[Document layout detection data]
####

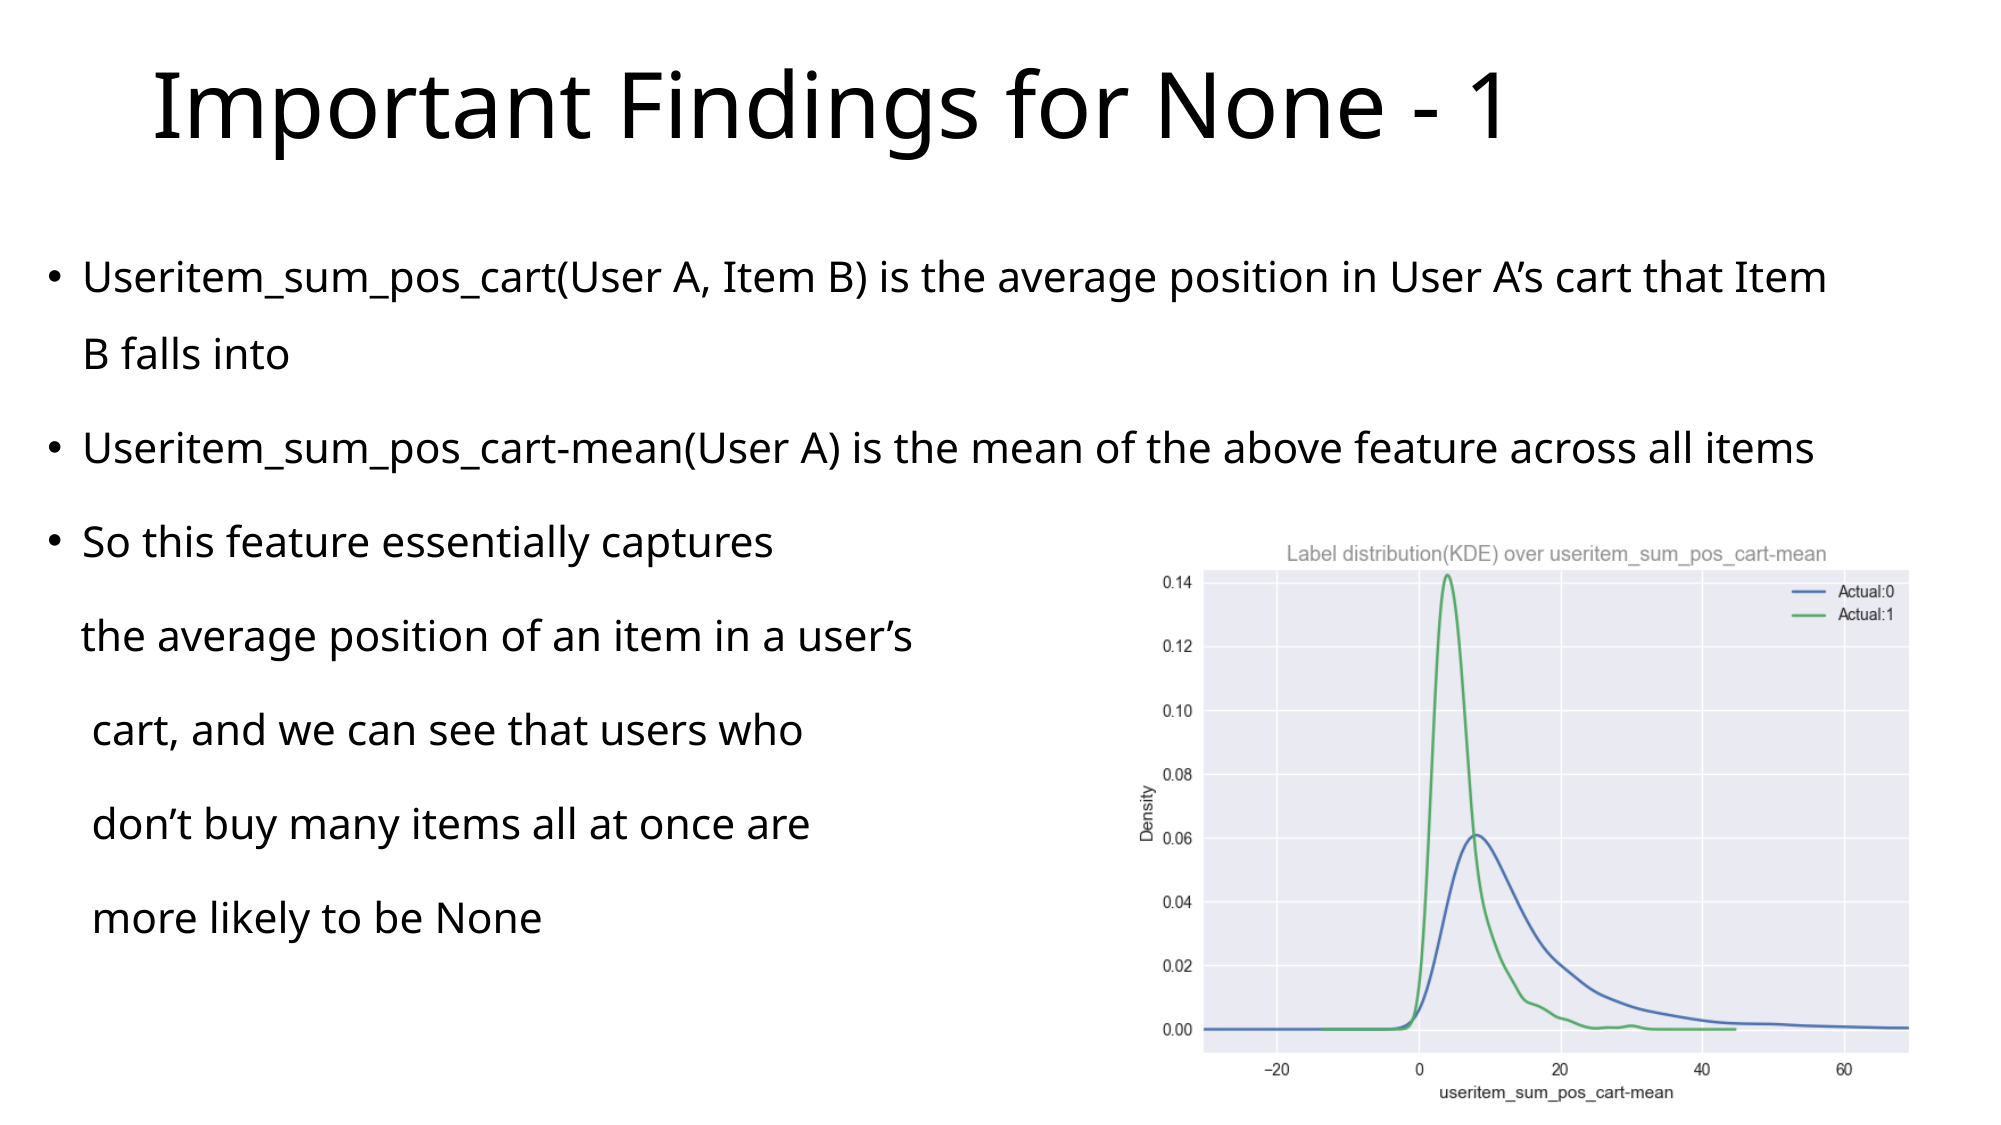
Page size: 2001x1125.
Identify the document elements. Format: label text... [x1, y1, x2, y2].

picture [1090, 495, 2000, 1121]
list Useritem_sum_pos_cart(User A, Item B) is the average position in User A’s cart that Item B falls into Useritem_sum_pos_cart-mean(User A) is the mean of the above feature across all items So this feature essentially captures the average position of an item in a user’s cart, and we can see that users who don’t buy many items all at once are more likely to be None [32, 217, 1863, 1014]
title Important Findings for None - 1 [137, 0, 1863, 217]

####

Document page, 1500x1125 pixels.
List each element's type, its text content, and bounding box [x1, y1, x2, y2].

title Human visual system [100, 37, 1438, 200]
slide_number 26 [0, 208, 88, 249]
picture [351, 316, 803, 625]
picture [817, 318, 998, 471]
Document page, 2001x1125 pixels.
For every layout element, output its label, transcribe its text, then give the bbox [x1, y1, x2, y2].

####

Using only the entries above, output the line with "Document page, 2001x1125 pixels.", the line with "For every layout", and all lines between them, exactly as they stand.

Document page, 2001x1125 pixels.
For every layout element, output its label, transcribe its text, then give the bbox [x1, y1, x2, y2].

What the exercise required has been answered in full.